Required action – From the first line to the last, restate the data exactly, leaving out the images.
--- Information ---
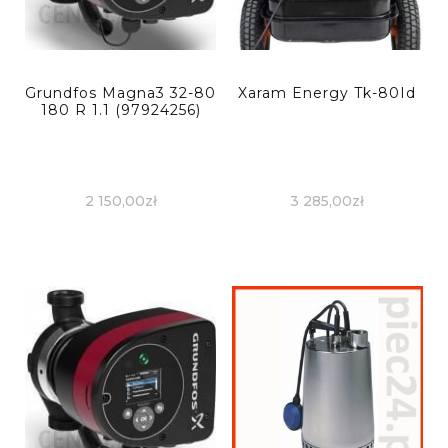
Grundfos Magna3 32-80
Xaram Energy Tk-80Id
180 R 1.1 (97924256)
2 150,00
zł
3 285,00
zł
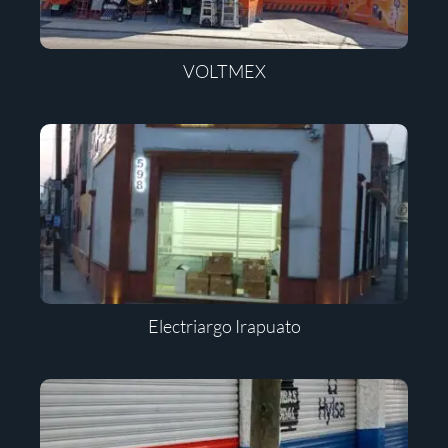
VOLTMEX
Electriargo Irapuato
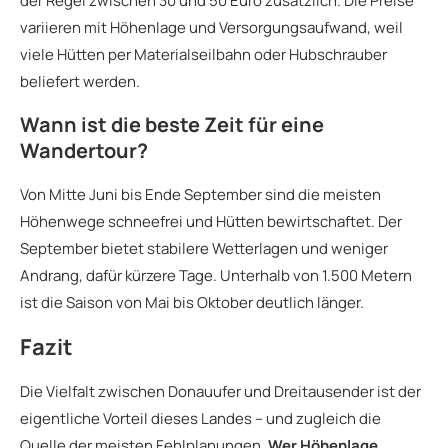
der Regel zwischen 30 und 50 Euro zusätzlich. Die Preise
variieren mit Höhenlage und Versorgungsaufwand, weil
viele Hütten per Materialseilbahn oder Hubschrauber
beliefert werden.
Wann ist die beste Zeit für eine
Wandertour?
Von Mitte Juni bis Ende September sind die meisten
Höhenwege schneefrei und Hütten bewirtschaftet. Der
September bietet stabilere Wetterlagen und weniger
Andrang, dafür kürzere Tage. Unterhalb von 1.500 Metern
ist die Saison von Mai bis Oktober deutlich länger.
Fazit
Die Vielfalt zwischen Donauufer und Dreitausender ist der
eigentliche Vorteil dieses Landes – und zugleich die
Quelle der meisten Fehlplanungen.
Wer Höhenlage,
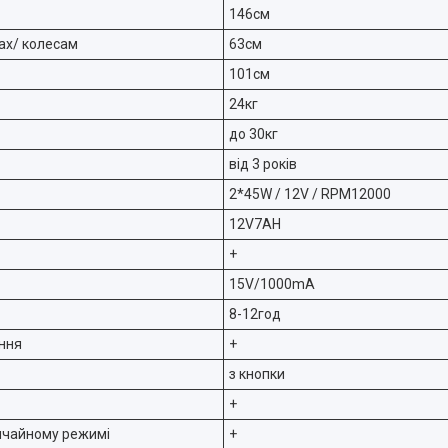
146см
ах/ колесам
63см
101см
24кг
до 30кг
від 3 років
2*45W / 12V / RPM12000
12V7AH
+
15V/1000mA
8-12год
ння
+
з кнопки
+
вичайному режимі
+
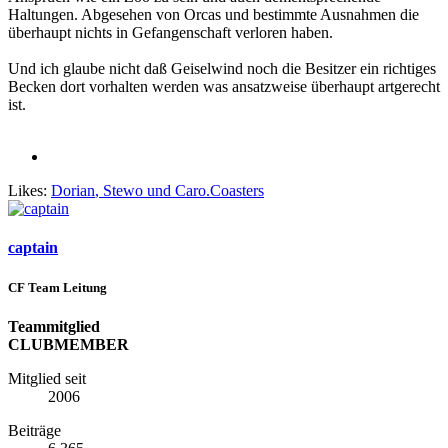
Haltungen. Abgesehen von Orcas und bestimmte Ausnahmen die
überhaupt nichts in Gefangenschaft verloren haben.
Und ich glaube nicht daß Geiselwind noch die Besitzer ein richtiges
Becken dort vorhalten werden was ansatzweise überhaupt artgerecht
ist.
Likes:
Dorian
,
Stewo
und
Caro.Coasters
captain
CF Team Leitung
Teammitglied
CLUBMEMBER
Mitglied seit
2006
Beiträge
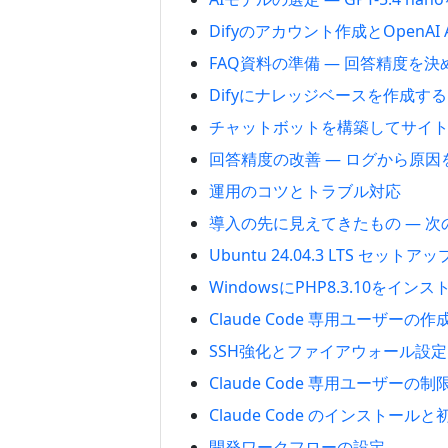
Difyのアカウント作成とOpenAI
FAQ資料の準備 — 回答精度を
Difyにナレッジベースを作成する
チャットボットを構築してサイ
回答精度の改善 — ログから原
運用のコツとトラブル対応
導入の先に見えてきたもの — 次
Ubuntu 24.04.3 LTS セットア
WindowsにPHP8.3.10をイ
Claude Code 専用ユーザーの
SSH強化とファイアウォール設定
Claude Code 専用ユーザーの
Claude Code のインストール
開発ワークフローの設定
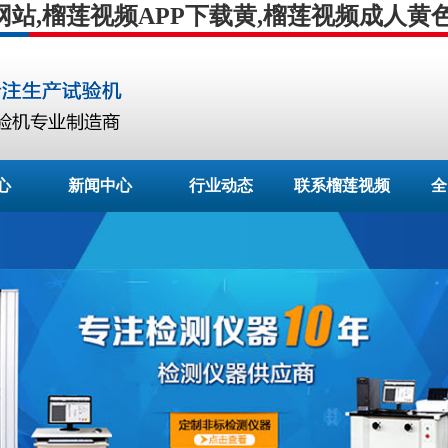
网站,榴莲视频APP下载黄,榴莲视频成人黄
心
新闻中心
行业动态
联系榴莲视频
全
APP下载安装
---
The answer –
Grundfos Magna3 32-80
Xaram Energy Tk-80Id
180 R 1.1 (97924256)
2 150,00
zł
3 285,00
zł
VOLTMEX
Electriargo Irapuato
der Regel zwischen 30 und 50 Euro zusätzlich. Die Preise
variieren mit Höhenlage und Versorgungsaufwand, weil
viele Hütten per Materialseilbahn oder Hubschrauber
beliefert werden.
Wann ist die beste Zeit für eine
Wandertour?
Von Mitte Juni bis Ende September sind die meisten
Höhenwege schneefrei und Hütten bewirtschaftet. Der
September bietet stabilere Wetterlagen und weniger
Andrang, dafür kürzere Tage. Unterhalb von 1.500 Metern
ist die Saison von Mai bis Oktober deutlich länger.
Fazit
Die Vielfalt zwischen Donauufer und Dreitausender ist der
eigentliche Vorteil dieses Landes – und zugleich die
Quelle der meisten Fehlplanungen.
Wer Höhenlage,
146см
ах/ колесам
63см
101см
24кг
до 30кг
від 3 років
2*45W / 12V / RPM12000
12V7AH
+
15V/1000mA
8-12год
ння
+
з кнопки
+
вичайному режимі
+
Haltungen. Abgesehen von Orcas und bestimmte Ausnahmen die
überhaupt nichts in Gefangenschaft verloren haben.
Und ich glaube nicht daß Geiselwind noch die Besitzer ein richtiges
Becken dort vorhalten werden was ansatzweise überhaupt artgerecht
ist.
Likes:
Dorian
,
Stewo
und
Caro.Coasters
captain
CF Team Leitung
Teammitglied
CLUBMEMBER
Mitglied seit
2006
Beiträge
Difyのアカウント作成とOpenAI
FAQ資料の準備 — 回答精度を
Difyにナレッジベースを作成する
チャットボットを構築してサイ
回答精度の改善 — ログから原
運用のコツとトラブル対応
導入の先に見えてきたもの — 次
Ubuntu 24.04.3 LTS セットア
WindowsにPHP8.3.10をイ
Claude Code 専用ユーザーの
SSH強化とファイアウォール設定
Claude Code 専用ユーザーの
Claude Code のインストール
開発ワークフローの設定
网站,榴莲视频APP下载黄,榴莲视频成人黄
心
新闻中心
行业动态
联系榴莲视频
全
APP下载安装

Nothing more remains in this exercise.